A 25-year-old man presented to the emergency department with fever, bilateral flank pain, and decreased urination. Medical history was remarkable for bipolar II disorder for which lamotrigine was started a few months prior. Upon arrival, his oral temperature was 100.6°F with otherwise unremarkable vitals. Serum creatinine was 2.0 mg/dL (baseline 0.8-0.9 mg/dL) and there were 10% eosinophils on labs. Urine microscopy revealed 11-20 WBC/hpf, 6-10 RBC/hpf, 1+ bacteria, and >10 hyaline casts; urine protein-creatinine ratio was 2.4 g/g. Imaging revealed bilateral renal enlargement, loss of cortical medullary differentiation, and perinephric stranding suspicious for pyelonephritis. He was initiated on antibiotics and admitted. The creatinine progressively worsened up to 9.56 mg/dL with oliguria and hemodialysis was started. He also developed a diffuse maculopapular rash.
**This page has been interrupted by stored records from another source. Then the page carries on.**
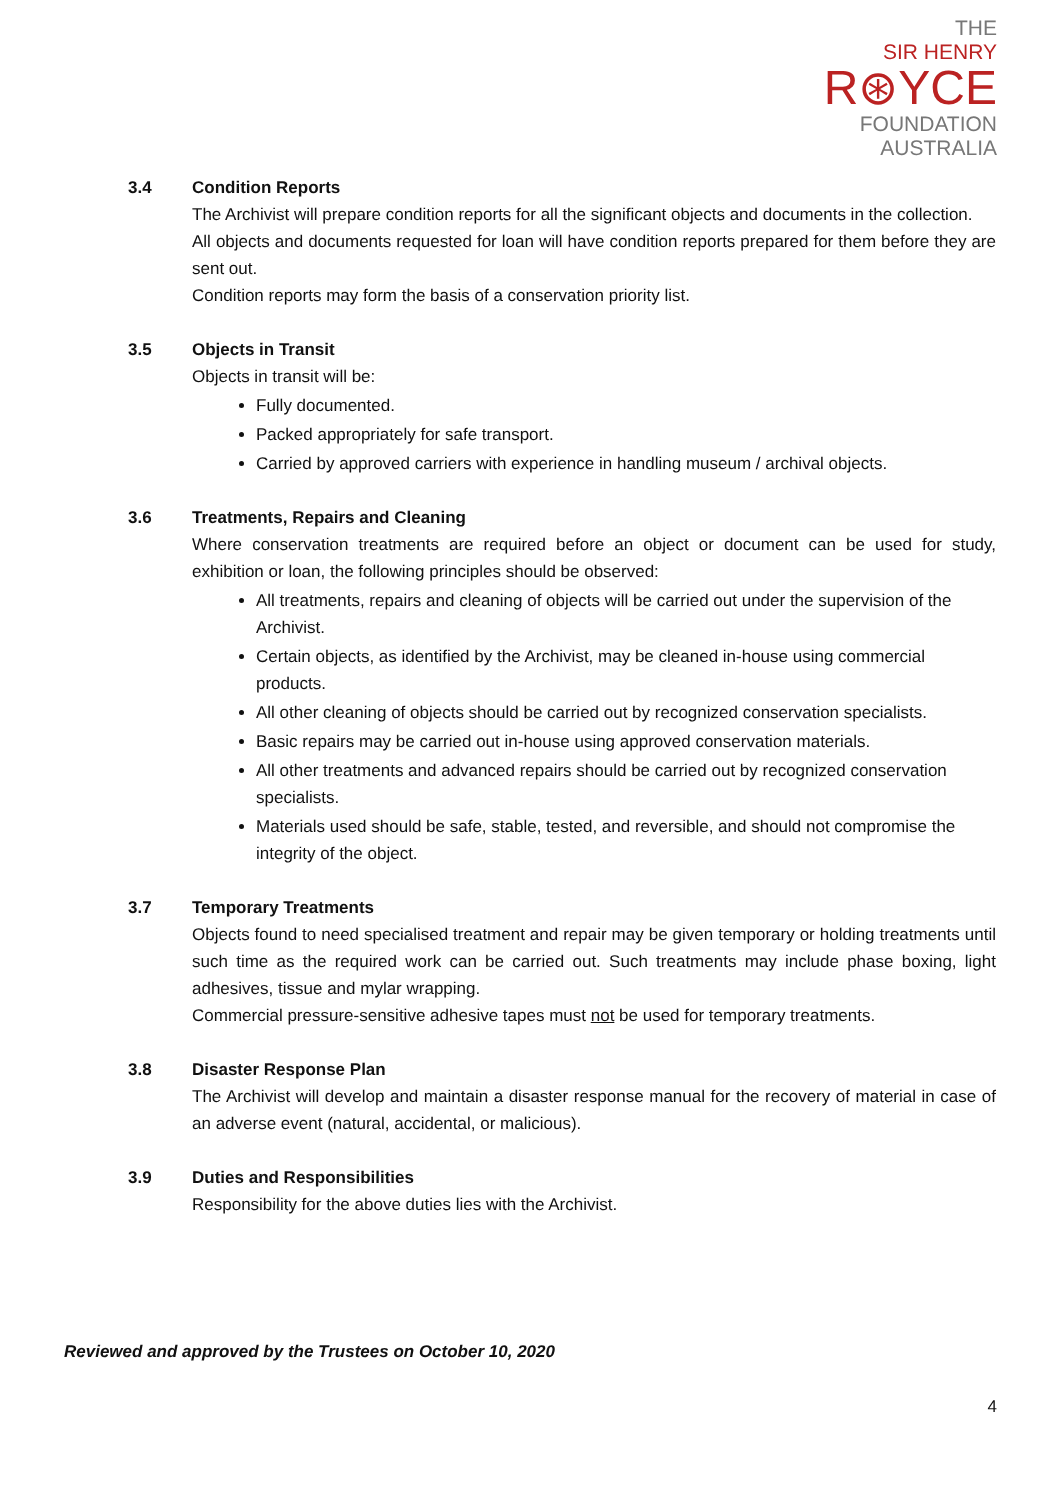THE
SIR HENRY
R⊛YCE
FOUNDATION
AUSTRALIA
3.4 Condition Reports
The Archivist will prepare condition reports for all the significant objects and documents in the collection.
All objects and documents requested for loan will have condition reports prepared for them before they are sent out.
Condition reports may form the basis of a conservation priority list.
3.5 Objects in Transit
Objects in transit will be:
Fully documented.
Packed appropriately for safe transport.
Carried by approved carriers with experience in handling museum / archival objects.
3.6 Treatments, Repairs and Cleaning
Where conservation treatments are required before an object or document can be used for study, exhibition or loan, the following principles should be observed:
All treatments, repairs and cleaning of objects will be carried out under the supervision of the Archivist.
Certain objects, as identified by the Archivist, may be cleaned in-house using commercial products.
All other cleaning of objects should be carried out by recognized conservation specialists.
Basic repairs may be carried out in-house using approved conservation materials.
All other treatments and advanced repairs should be carried out by recognized conservation specialists.
Materials used should be safe, stable, tested, and reversible, and should not compromise the integrity of the object.
3.7 Temporary Treatments
Objects found to need specialised treatment and repair may be given temporary or holding treatments until such time as the required work can be carried out. Such treatments may include phase boxing, light adhesives, tissue and mylar wrapping.
Commercial pressure-sensitive adhesive tapes must not be used for temporary treatments.
3.8 Disaster Response Plan
The Archivist will develop and maintain a disaster response manual for the recovery of material in case of an adverse event (natural, accidental, or malicious).
3.9 Duties and Responsibilities
Responsibility for the above duties lies with the Archivist.
Reviewed and approved by the Trustees on October 10, 2020
4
Infectious work up was negative, and he was given pulse dose steroids for possible drug-related eosinophilic systemic symptoms (DRESS) or AIN. A kidney biopsy revealed severe interstitial nephritis with granulomatous features in a vasculocentric distribution. The lamotrigine was discontinued, and his renal function and diffuse rash subsequently improved. After discharge, he had full renal recovery after a four-week taper of oral prednisone.

Discussion

We describe a rare and severe case of acute granulomatous interstitial nephritis attributeded to lamotrigine. AIN can occur days to several months after initiation of an offending agent. Non-renal manifestations such as fever, rash, or eosinophilia can also develop. Although AIN is typically associated with medications such as non-steroidal anti-inflammatory drugs, proton-pump inhibitors, or antibiotics, lamotrigine-related AIN has been reported.1-3 Interstitial nephritis with granulomas on biopsy should prompt a thorough review of a patient's medications, as this pattern of injury is usually due to a drug-related AIN.4 In patients with new-onset renal failure in the setting of lamotrigine use, AIN should be considered so that early and appropriate intervention can be initiated.